§ OBJECTIVE: In the text on online audience measurement, which site coined the term "banner ad," and when did it begin selling the format widely?

§ DOCUMENT TEXT:
Why hasn’t a measurement currency emerged online? The preceding
review of traditional media currencies begins to point to an answer —
first, in the unprecedented abundance of data about online audiences and
behaviors available from multiple sources, and second, in the limited role
third‐party ratings play in planning and paying for online ad campaigns.
The following two sections will review each of these threads in turn,
pointing to a basic decoupling of audience measurement and advertising.
Ultimately this analysis suggests that though a single standard for
estimating audience size may emerge, it won’t play the pivotal role that
measurement currencies have in the past.
\chapter{II. Measuring Online Media: Disputes About Data}
The term ``banner ad'' was coined by the site Hotwired, which
standardized the novel advertising format and began selling it on a wide
basis in late 1994. (By most accounts AT&T was first to try the format,
with a come‐on that read, ``Have you ever clicked here? You will.'')
Almost immediately Hotwired took the logical next step and began to
report on ``click‐through rates'' to its advertisers, giving them a new way
to assess the success of their campaigns.

§ GIVEN MATERIAL:
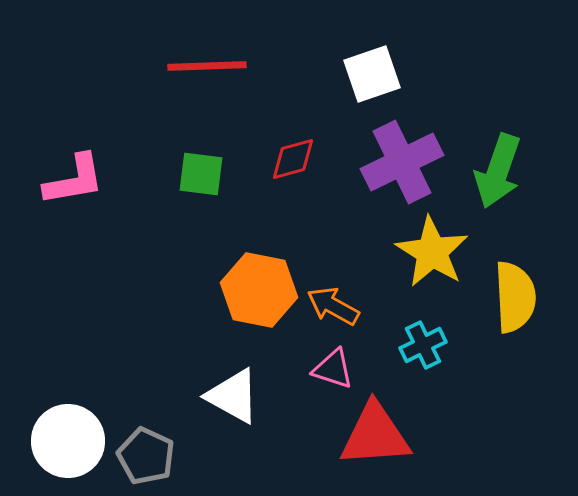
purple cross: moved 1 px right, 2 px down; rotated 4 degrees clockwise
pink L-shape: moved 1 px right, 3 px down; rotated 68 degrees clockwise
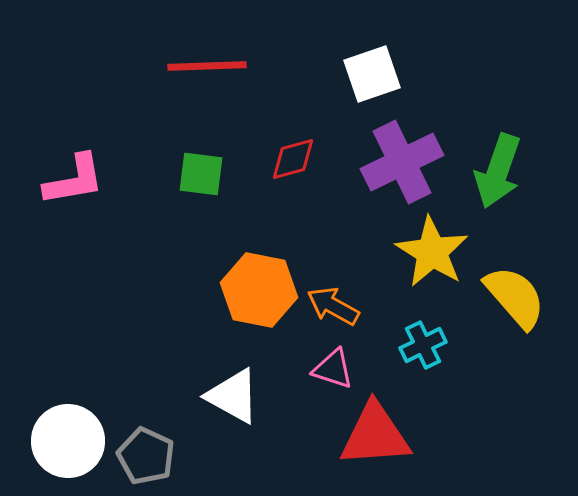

§ EXERCISE SOLUTION: Hotwired coined the term and began selling the format on a wide basis in late 1994.